Three Things We Loved This Week: 3/20/25
Thieving that runs in the family, Scott Phillips, and the kitchen sink
Whenever a call for submissions goes up, there’s always that little admonishment: “Be sure to read some back issues to get a sense of what we publish.” So what do you do when there are no back issues to read?
To help give a sense of our sensibilities (and just to share stuff we love), we’re publishing quick weekly roundups. If you like what we post, we’ll probably like what you write. So send us your stuff, okay?
The True Tale of Tommy Trotta
I shared this a couple weeks back on Notes, but I keep coming back to this story in The Atlantic about Tommy Trotta, a thief raised by a thief, who made a successful career out of targeting sports memorabilia. It’s a great piece of writing and an incredible story of crime.
Big Tom may not have been cut out to be a successful arsonist, stickup man, or drug trafficker, but he did better as a thief, supporting his family without once getting caught. To steal without violence was a sly art, and Little Tommy loved when his dad asked for help. Where other fathers took their sons fishing, Trotta’s dad took his to steal salmon from a hatchery. Where other dads took their kids to see historical sites, Big Tom took his son to loot them: Little Tommy, at age 11, would look out for rangers at the Gettysburg battlefield at night as his father dug up Civil War artifacts with a metal detector and spade.
William Boyle on “Kitchen-Sink Realism”
Genre is always an unruly, messy thing. William Boyle’s essay on the connections between noir and kitchen-sink realism, and how those connections influenced his own work, is well-worth a read:
Noir is, after all, tragedy. Kitchen-sink dramas also home in on tragedies both small and profound. Violence—emotional, spiritual, and physical—hums steadily under the surface in works of kitchen-sink realism, which is why it dovetails so nicely with noir and with social realism to provide an examination of dysfunction within families and society. What happens when people—often already living on the ropes for a variety of reasons—reach the edge of sanity, have taken all they’re willing to take?

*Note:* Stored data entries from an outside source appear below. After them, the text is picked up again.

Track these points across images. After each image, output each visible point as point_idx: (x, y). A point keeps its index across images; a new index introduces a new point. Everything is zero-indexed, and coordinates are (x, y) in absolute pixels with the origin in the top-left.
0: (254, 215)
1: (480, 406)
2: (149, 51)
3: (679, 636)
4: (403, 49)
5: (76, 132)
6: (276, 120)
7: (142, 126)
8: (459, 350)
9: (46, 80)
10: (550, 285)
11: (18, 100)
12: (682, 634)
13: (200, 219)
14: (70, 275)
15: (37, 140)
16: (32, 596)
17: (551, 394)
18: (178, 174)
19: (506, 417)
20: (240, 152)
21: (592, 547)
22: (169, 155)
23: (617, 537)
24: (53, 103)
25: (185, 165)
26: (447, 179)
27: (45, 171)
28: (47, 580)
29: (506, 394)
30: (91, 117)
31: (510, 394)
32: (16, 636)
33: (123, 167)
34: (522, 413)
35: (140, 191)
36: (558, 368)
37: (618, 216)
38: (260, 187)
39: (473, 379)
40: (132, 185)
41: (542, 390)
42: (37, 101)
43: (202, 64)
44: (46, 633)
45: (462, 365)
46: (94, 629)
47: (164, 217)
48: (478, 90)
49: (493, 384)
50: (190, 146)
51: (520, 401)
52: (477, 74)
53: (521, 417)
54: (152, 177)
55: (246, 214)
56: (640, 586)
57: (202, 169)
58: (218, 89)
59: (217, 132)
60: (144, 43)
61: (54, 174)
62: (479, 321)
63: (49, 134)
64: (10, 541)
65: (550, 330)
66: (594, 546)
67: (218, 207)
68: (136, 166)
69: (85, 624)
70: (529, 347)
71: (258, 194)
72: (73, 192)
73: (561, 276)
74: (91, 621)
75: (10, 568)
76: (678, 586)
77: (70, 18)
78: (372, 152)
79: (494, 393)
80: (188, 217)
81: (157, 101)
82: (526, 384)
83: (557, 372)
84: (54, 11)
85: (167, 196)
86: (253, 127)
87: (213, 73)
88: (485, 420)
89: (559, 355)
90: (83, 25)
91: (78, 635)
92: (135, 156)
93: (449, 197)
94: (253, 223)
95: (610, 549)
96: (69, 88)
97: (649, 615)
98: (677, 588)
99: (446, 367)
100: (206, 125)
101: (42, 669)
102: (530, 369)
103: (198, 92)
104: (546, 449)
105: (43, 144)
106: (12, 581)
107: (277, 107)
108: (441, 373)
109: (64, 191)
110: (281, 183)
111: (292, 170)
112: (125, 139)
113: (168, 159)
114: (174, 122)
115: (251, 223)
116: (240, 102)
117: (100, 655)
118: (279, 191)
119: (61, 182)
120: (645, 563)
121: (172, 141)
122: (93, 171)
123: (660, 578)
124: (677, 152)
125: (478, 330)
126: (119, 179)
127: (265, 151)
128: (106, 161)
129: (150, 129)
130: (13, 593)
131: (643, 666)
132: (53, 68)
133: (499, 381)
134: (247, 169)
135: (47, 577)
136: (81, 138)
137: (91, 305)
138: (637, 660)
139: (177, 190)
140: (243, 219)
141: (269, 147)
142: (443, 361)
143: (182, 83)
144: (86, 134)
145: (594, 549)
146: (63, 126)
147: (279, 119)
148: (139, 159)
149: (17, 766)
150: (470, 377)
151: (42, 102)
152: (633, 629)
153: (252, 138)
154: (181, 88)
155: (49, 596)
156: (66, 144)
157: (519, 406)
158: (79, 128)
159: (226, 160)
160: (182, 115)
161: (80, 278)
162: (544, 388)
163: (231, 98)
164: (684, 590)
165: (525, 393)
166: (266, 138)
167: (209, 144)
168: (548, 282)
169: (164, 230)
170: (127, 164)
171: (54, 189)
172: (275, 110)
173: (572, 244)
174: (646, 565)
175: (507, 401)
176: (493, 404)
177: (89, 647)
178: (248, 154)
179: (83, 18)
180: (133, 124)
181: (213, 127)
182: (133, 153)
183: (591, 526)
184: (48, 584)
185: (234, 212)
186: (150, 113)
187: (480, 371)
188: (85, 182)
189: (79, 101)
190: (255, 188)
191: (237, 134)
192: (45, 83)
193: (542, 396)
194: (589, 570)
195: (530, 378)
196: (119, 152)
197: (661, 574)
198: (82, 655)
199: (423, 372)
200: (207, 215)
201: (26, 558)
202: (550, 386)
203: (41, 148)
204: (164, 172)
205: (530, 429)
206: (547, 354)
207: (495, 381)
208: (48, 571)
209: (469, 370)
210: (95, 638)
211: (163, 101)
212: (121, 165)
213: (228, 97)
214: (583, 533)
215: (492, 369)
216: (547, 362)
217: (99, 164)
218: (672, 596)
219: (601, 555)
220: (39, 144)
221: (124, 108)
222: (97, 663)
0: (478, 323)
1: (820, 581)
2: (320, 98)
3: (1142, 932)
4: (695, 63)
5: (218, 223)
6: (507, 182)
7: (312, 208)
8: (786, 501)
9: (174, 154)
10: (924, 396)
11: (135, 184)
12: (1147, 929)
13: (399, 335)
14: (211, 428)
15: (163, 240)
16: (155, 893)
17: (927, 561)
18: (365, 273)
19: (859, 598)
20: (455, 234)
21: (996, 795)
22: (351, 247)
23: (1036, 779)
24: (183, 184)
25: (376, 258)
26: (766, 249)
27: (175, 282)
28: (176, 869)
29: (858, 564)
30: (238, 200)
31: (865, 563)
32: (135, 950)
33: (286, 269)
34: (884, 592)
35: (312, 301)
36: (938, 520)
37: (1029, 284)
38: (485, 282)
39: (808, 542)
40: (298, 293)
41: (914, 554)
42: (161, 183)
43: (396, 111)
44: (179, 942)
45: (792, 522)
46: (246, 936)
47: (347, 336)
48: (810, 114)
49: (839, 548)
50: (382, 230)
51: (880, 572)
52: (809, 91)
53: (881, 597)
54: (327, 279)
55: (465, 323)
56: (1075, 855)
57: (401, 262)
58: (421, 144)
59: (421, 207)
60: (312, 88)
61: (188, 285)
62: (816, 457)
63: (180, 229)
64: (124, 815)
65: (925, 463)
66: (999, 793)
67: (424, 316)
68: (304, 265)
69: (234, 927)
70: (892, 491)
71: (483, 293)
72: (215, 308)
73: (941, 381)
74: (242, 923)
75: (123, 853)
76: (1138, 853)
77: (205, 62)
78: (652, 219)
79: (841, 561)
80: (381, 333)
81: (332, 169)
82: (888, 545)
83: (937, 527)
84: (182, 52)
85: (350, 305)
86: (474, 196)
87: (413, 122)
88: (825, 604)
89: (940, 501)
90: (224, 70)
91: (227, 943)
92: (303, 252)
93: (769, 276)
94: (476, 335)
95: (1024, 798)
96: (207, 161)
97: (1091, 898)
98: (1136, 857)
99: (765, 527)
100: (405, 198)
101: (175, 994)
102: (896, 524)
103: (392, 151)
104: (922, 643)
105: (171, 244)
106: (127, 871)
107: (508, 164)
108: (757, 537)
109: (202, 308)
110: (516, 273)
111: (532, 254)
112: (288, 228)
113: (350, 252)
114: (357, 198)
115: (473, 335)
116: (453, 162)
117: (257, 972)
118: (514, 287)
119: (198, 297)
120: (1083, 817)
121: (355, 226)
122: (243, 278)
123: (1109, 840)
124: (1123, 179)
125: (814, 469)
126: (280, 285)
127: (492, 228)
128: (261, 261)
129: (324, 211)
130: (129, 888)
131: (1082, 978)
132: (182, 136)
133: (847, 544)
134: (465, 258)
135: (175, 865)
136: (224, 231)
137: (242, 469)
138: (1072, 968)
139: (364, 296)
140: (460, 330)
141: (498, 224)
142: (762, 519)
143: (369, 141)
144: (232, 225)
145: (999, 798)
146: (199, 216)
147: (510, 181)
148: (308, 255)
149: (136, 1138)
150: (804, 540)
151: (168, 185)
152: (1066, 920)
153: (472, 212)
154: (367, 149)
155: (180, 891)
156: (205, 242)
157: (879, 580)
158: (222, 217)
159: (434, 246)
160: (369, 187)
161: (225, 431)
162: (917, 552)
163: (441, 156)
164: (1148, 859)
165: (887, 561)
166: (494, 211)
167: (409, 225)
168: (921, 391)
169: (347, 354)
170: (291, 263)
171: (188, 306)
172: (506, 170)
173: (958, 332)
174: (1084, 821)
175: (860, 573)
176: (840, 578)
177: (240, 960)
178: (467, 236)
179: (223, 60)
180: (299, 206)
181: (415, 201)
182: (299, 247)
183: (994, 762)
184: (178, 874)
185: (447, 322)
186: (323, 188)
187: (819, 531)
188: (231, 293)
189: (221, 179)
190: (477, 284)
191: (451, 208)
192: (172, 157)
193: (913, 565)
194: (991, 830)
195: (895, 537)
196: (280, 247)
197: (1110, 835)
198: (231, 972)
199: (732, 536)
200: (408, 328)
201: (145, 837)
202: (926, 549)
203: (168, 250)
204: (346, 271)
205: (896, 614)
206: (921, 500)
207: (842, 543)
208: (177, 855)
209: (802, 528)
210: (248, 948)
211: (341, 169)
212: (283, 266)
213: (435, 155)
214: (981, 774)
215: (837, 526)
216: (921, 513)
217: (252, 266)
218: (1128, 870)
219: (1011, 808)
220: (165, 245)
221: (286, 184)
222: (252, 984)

Poisoned Pen Interviews Eli Cranor & Scott Phillips
Scott Phillips’ The Ice Harvest electrified me the first time I read it, and I’ve loved Phillips sensibility ever since. (I’m also a sucker for noir set at Christmastime. The holidays will drive anyone to do some dark deeds.) I really enjoyed this conversation with Phillips, author Eli Cranor and the Poisoned Pen’s Patrick Millikin.